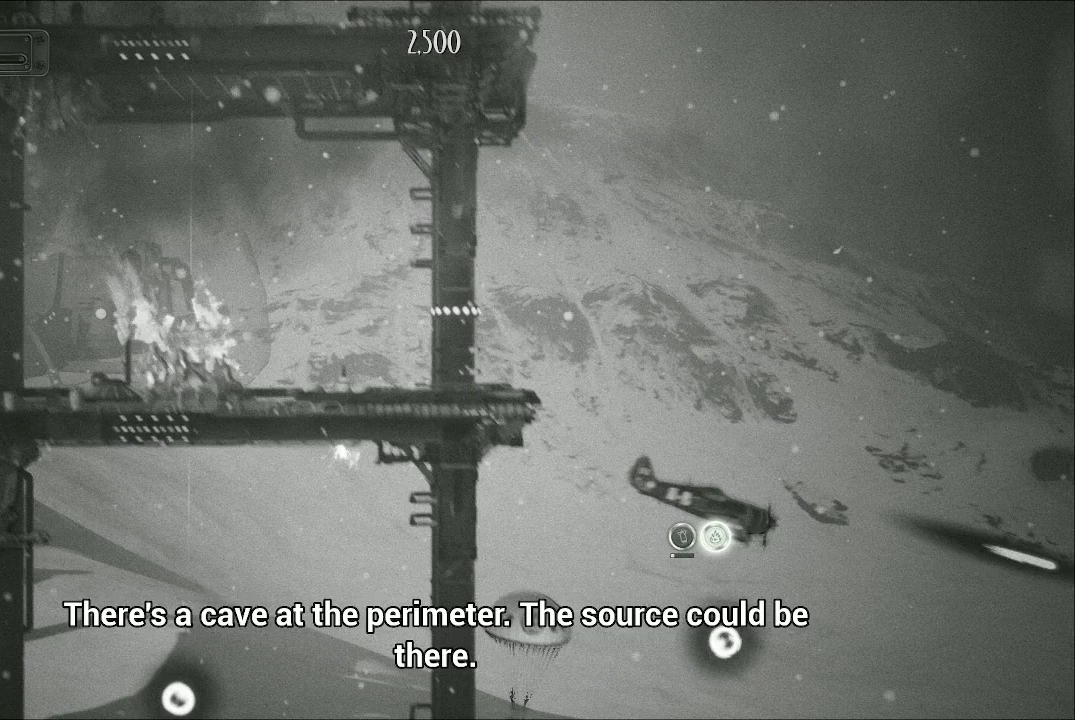
{"buttons": ["A"], "left_stick": "up-right", "right_stick": "center", "events": [[33, "left_stick", "up-left"], [233, "left_stick", "up"], [467, "left_stick", "up-right"]]}
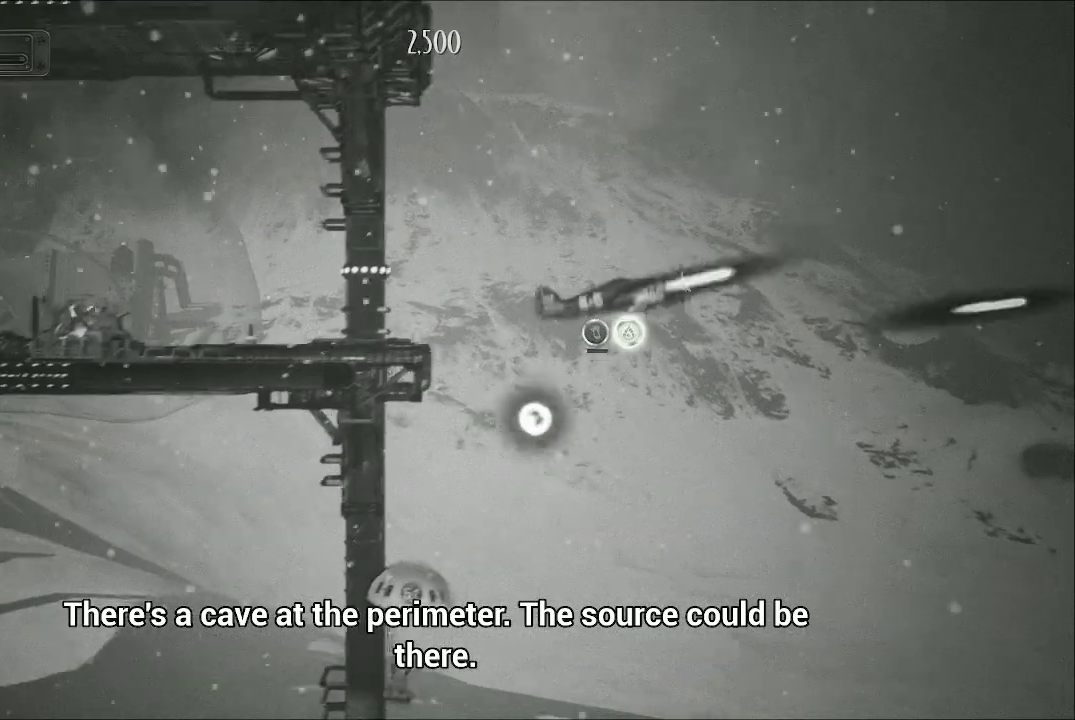
{"buttons": ["A"], "left_stick": "down-left", "right_stick": "center", "events": [[133, "left_stick", "down-right"], [333, "left_stick", "down-left"]]}
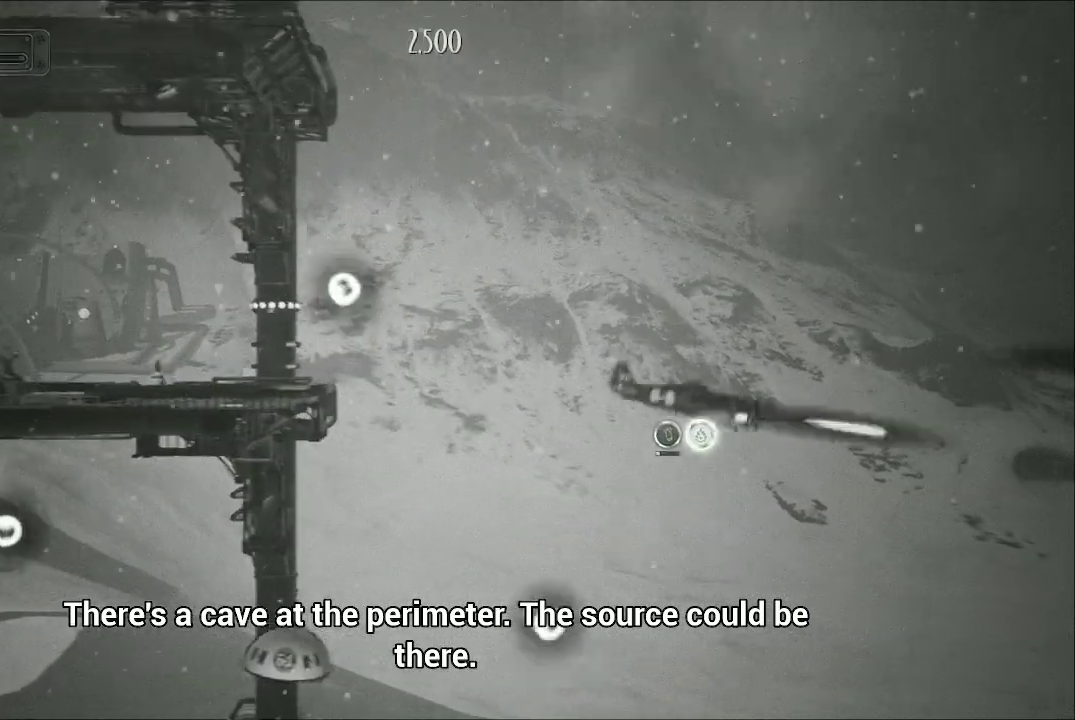
{"buttons": ["A"], "left_stick": "center", "right_stick": "center", "events": [[100, "left_stick", "up-left"], [200, "left_stick", "up"], [400, "left_stick", "center"]]}
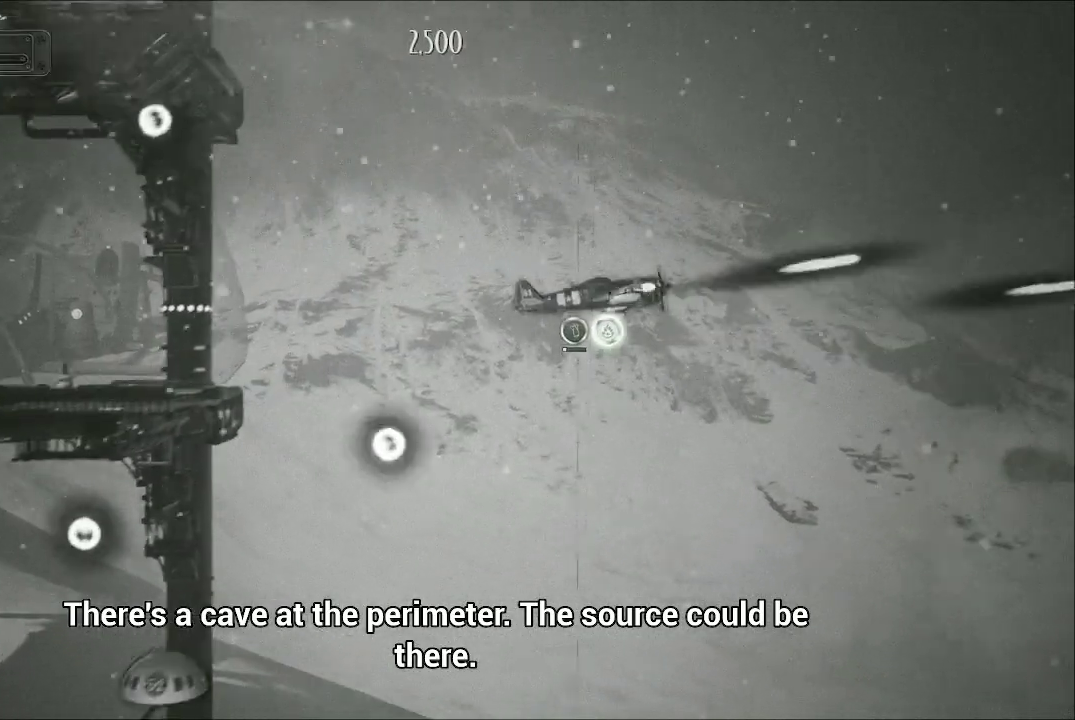
{"buttons": ["A"], "left_stick": "down-left", "right_stick": "center", "events": [[167, "left_stick", "down-left"]]}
:::
What you will do = Transcribe the listing above exactly, leaving every picture out.

Written solution =
{"buttons": ["A"], "left_stick": "up-right", "right_stick": "center", "events": [[33, "left_stick", "up-left"], [233, "left_stick", "up"], [467, "left_stick", "up-right"]]}
{"buttons": ["A"], "left_stick": "down-left", "right_stick": "center", "events": [[133, "left_stick", "down-right"], [333, "left_stick", "down-left"]]}
{"buttons": ["A"], "left_stick": "center", "right_stick": "center", "events": [[100, "left_stick", "up-left"], [200, "left_stick", "up"], [400, "left_stick", "center"]]}
{"buttons": ["A"], "left_stick": "down-left", "right_stick": "center", "events": [[167, "left_stick", "down-left"]]}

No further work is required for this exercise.